IOWA CITY, Iowa — When it comes to deciding who plays the coveted blind side position, comfort and fit are more essential than jamming the best lineman in the left tackle role.
With spring practice halfway complete, sophomores Alaric Jackson and Tristan Wirfs still are rotating at both tackle spots and both would compete at a high level. But if Iowa played a game on Saturday, who would open at each position?
“Both guys are doing a great job at both spots,” Iowa offensive line coach Tim Polasek said. “I think Tristan is getting a little bit higher percentage at right tackle and A.J. is still getting a little bit higher percentage at left tackle. But to be honest with you, that’s one for the emphasis this week to make sure that we’re not one-sided or the other.”
Jackson (6-foot-7, 320 pounds) opened at left tackle in every regular-season game last year and was named a first-team freshman All-American. But when he was suspended for the Pinstripe Bowl, Wirfs (6-5, 320) shifted from right to left tackle. Wirfs was the first freshman in coach Kirk Ferentz’s 20 years to start a game at tackle, which he did eight times.
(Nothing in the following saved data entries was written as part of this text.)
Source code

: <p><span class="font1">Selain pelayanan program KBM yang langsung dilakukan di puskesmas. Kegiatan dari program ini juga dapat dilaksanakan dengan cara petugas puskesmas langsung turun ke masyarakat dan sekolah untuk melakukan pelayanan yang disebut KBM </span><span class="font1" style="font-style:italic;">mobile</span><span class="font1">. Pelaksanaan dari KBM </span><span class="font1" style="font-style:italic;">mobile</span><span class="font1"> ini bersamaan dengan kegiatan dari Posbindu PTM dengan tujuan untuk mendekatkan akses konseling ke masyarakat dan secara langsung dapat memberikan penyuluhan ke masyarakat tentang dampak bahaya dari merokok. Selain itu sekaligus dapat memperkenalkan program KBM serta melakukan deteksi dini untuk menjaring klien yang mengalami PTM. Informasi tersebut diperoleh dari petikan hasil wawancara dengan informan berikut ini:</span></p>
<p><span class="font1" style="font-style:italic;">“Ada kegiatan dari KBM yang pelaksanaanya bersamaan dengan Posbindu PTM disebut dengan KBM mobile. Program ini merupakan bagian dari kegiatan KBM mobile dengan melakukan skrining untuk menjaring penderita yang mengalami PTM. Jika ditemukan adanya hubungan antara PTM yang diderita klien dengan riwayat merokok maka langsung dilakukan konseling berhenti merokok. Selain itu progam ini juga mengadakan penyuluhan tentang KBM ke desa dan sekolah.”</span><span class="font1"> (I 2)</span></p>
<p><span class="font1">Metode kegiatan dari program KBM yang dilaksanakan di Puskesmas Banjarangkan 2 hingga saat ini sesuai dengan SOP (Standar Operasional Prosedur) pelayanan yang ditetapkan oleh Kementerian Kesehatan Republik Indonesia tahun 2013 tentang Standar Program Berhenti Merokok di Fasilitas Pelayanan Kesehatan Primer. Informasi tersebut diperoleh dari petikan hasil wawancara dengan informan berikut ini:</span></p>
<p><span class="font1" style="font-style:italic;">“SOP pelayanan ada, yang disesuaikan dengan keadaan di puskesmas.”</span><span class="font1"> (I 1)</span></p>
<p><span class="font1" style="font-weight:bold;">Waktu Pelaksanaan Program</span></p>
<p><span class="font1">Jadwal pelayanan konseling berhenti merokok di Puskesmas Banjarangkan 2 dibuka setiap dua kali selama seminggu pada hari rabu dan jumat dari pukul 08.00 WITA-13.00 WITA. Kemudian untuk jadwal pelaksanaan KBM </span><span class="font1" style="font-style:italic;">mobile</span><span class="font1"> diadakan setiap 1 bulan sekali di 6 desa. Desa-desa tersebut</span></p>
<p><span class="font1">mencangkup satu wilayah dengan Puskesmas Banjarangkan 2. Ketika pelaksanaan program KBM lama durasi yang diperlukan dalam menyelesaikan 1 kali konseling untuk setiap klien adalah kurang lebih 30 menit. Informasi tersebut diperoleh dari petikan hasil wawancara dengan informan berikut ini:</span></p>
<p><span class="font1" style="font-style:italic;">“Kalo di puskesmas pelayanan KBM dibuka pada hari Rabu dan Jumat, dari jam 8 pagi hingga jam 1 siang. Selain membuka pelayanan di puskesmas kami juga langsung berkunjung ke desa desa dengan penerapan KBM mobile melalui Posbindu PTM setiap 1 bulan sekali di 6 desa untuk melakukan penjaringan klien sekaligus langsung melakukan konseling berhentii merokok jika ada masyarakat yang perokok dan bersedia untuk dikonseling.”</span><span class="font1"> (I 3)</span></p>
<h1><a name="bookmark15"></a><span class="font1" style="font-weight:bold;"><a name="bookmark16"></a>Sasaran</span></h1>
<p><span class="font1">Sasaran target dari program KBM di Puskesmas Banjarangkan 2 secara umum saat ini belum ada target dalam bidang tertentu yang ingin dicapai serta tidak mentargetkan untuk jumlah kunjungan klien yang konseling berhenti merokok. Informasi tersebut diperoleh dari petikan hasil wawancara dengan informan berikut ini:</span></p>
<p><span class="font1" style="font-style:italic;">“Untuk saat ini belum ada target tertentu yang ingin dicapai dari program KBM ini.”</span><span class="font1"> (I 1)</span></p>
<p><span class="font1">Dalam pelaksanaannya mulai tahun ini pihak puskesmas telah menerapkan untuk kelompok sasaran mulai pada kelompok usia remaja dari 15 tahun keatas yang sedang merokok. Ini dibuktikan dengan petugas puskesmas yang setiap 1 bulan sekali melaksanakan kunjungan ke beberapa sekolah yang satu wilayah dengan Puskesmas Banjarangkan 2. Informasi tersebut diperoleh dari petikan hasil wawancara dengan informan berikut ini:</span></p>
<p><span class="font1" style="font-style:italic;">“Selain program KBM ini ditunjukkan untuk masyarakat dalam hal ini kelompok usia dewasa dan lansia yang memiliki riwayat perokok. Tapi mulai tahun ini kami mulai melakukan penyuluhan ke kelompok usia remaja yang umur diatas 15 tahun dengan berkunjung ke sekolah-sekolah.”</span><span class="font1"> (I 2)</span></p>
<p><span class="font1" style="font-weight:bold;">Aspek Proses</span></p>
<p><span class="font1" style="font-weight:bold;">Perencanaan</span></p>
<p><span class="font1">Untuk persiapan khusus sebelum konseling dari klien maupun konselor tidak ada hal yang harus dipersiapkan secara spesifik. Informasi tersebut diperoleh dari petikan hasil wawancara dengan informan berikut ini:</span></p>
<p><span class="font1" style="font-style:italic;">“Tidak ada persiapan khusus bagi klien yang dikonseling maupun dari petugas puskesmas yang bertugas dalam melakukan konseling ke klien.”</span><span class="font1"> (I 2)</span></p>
Entering spring practice, Wirfs was listed as the top left tackle while Jackson was placed at right tackle. But both players are trading reps to find the best person for each role.
“I’ll be honest with you, we went through a tough time in the bowl prep because that was a quick transition and we had some time for Tristan to go over there,” Polasek said. “But A.J.’s the one that really struggled on the right side. Quite frankly, it’s interesting. One guy’s right hand is better on the right side. The other guy’s left hand is better [on the left side]. So you get these different things going on. But really their feet in pass protection, both have been pretty good. I’m really happy with that. But it’s a constant grind to perfect. They’re both really comfortable from a schematic standpoint.”
Before spring practice began, Ferentz said he wanted Jackson and Wirfs to get reps at both sides so the staff could determine who fits best at what position. Both saw their first college action last season but are considered veterans now.
“You watch these guys on film, and there were a lot of things they did pretty well last year, but a lot of things they’re going to do better in the future just because they’ve got good attitudes,” Ferentz said. “They’ve got ample experience now. So hope to see really good growth out of both of those players.”
Right now the top backup at both tackle spots is freshman Mark Kallenberger (6-6, 282), who has put on more than 20 pounds since arriving at Iowa. Kallenberger has impressed the coaches enough to consider looking at him as a contender inside at guard.
Polasek praised Kallenberger for his consistency and growth as a player in developing a routine. Kallenberger’s enthusiasm forced Polasek to smile.
“When he came in today and I’m like, ‘What’s up with you?’ ” Polasek said. “He wanted a high-five because it was the first time he’s been on his target weight for more than a week. So we’ll have the option to potentially be able to push him up another pound or so.
“Mark has worked only at right and left tackle. So rep one of the twos, he goes out there to left tackle. Something we talk about weekly is personnel. Who can provide depth? Who can get into the top six or seven? Do we have our best five out there right now? Mark’s name comes up constantly. We’ll try to provide some opportunities for him that are different than those tackle spots.”